John glared hatefully at all the stout, stern men standing around the room, knowing this boy would soon vanish, as if an impenetrable curtain had dropped around him.

“Leave him alone!” she screamed in Korean, rising from the mat. The boy shuffled into a corner and covered his ears with his wounded hands.

The men approached, one of them putting a bear hug around Nancy while the others pushed her as a crowd toward the front door. John and Nancy’s mom tried to push through the men to get to Nancy, but there were too many of them, and John found himself forced outside by a current of bodies.

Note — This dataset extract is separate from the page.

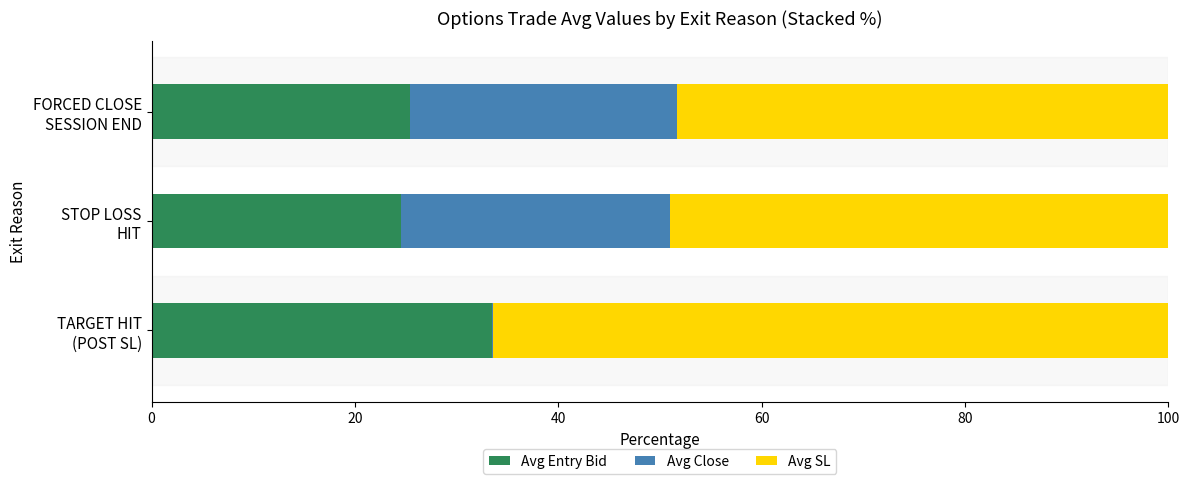

What is the highest value of the Avg Entry Bid series?

33.5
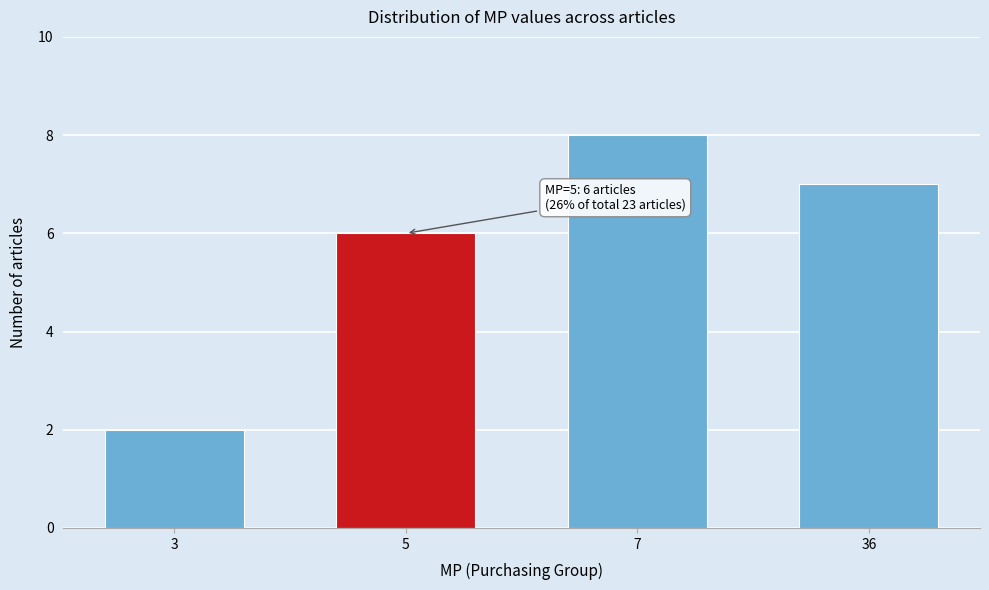

Reading right to left, extract all data points from this chart.

7	8	6	2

After they were jettisoned onto the front steps, John straightened his clothes and looked at Nancy, who was knotted in a tight embrace with her mother. He cursed himself for ever believing that Nancy was some unholy poison, only important because of the danger she posed to a good Korean boy.

In the Nissan, Nancy and her mother cried with halting gasps as they held each other while John sat ignored in the back, a powerless bit player in their lives.

“I should have helped you back then,” John said to Nancy as she covered her face with her sweater. When she did not respond, his voice involuntarily retreated into a whisper, “I loved you.”

John sat in silence for several minutes until Nancy’s mom turned and said as she wiped her tears, “We are sorry. We will take you home.”

“No, no. Please take me back to the hospital,” John replied. He was not scheduled for a shift, but he wanted to relieve one of his beleaguered colleagues, as he found himself immune to the fatigue that had saddled him since he began his residency. That night, he wasn’t going to work out of any duty he owed to his family or community, but simply because he wanted to heal.